Check each line below for the word "mundo". Then give only how many lines have it.

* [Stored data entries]
******************************
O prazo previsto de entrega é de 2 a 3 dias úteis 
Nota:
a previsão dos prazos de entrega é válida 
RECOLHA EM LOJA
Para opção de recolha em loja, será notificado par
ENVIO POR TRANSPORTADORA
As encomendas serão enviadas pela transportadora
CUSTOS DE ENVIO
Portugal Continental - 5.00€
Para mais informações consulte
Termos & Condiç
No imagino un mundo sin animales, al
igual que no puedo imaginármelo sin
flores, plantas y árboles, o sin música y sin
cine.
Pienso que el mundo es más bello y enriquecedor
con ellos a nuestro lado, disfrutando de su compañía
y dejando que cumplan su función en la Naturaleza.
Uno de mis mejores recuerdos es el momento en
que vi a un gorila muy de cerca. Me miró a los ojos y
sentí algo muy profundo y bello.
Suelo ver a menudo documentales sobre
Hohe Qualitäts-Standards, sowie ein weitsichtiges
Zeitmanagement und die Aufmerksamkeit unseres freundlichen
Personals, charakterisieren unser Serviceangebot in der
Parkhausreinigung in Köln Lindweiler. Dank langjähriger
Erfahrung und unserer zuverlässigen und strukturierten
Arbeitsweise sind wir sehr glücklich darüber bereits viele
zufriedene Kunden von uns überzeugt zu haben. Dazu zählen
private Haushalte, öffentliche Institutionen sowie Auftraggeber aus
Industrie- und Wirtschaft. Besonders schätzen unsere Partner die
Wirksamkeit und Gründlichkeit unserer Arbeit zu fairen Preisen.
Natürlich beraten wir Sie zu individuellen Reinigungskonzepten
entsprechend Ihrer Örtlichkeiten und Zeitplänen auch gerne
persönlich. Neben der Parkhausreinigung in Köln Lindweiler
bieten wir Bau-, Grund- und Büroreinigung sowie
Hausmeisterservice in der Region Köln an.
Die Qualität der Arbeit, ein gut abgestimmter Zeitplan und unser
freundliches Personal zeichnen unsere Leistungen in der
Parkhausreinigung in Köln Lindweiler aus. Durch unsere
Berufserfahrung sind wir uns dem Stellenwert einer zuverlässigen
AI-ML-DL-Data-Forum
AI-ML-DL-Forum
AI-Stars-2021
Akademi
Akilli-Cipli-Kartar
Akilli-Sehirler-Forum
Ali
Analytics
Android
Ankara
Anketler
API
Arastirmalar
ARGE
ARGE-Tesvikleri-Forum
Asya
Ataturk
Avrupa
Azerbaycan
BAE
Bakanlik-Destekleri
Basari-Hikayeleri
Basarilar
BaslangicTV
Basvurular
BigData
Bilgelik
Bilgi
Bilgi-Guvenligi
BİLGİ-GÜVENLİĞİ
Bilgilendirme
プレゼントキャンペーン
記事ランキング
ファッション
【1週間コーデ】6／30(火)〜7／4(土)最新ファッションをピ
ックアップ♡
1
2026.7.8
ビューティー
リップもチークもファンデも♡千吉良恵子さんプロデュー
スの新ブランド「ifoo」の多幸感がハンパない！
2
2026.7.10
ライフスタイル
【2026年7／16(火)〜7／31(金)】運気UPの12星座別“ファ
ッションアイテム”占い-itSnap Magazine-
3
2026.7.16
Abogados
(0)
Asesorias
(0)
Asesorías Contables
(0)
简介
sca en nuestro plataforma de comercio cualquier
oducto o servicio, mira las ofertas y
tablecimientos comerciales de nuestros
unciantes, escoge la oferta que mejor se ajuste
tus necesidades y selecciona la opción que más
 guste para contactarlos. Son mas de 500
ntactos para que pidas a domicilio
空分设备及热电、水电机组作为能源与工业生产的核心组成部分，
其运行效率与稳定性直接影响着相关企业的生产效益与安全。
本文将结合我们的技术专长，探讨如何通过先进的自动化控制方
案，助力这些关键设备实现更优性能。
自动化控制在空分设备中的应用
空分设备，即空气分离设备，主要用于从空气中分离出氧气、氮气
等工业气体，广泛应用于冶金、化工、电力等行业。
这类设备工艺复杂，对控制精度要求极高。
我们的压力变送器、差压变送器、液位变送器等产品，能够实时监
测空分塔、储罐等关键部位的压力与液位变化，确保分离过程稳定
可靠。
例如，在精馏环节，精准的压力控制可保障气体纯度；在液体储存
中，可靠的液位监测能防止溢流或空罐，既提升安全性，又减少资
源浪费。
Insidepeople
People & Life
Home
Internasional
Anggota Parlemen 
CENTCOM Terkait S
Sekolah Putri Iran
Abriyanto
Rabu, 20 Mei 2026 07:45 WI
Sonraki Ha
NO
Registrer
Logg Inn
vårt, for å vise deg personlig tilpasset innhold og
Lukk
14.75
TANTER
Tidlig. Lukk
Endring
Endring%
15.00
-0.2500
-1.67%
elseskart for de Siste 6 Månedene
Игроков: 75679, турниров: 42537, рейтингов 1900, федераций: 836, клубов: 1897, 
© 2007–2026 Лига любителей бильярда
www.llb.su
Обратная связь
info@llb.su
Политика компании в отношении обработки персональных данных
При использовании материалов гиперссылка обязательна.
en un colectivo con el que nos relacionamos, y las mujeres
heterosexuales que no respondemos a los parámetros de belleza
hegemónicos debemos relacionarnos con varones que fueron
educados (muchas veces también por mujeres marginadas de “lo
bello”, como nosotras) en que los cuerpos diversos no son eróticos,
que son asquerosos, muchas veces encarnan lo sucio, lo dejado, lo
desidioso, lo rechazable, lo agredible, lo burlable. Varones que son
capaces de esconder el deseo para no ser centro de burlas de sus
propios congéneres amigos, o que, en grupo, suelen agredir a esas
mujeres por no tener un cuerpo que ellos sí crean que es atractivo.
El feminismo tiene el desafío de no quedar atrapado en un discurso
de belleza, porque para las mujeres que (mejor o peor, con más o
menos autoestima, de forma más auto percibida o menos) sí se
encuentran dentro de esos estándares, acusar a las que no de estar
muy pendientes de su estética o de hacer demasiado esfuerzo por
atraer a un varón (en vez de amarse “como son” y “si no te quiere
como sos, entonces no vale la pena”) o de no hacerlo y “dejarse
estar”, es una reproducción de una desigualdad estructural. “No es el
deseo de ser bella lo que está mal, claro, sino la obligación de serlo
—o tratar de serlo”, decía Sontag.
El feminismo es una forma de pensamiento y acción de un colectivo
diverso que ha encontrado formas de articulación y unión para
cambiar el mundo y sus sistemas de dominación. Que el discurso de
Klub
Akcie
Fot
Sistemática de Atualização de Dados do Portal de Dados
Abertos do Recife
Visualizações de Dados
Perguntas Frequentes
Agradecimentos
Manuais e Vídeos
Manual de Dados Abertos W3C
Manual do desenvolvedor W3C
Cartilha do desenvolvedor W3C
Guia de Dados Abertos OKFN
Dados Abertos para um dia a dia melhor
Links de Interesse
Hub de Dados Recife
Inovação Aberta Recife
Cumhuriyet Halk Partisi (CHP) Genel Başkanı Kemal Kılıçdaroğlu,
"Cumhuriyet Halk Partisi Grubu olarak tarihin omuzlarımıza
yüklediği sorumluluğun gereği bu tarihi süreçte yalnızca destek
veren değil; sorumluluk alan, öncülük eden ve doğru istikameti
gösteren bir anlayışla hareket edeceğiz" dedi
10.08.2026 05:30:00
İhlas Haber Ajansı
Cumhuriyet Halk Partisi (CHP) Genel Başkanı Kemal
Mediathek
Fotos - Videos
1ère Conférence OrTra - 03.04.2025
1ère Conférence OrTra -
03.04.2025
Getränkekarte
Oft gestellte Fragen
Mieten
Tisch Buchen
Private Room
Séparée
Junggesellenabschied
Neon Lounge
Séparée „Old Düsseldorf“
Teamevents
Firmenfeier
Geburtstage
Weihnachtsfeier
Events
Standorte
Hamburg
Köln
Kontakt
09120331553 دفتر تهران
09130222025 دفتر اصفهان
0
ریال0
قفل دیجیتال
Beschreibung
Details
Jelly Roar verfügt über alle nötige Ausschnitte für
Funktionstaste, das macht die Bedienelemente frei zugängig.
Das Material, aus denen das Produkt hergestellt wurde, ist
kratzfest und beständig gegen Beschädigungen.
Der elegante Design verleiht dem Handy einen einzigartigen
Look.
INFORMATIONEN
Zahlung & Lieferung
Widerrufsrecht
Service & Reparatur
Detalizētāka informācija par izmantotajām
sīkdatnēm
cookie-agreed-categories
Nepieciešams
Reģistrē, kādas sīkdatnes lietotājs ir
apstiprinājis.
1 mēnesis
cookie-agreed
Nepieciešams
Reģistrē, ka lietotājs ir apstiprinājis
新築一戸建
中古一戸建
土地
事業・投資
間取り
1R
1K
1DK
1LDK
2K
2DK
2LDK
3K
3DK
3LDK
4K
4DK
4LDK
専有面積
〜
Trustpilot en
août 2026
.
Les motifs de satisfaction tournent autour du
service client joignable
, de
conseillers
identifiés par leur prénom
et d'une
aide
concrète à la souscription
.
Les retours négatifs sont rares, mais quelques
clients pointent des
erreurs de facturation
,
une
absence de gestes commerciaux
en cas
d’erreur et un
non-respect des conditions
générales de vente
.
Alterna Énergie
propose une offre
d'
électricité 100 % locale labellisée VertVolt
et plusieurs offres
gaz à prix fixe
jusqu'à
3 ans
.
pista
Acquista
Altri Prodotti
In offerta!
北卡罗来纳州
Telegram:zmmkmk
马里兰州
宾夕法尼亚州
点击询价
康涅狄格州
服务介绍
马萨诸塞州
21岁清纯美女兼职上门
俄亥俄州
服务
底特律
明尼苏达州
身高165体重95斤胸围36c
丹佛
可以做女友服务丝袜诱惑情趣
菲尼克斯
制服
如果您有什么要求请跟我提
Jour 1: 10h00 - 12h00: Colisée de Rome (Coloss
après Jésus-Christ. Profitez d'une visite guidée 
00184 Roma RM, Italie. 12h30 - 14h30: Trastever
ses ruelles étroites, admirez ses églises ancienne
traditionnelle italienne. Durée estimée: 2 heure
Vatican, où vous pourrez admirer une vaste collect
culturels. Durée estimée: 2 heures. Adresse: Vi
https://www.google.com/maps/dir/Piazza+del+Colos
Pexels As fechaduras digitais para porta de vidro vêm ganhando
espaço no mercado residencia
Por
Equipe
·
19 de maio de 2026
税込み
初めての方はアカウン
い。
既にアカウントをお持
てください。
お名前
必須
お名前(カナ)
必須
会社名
******************************
* [OUTPUT] 3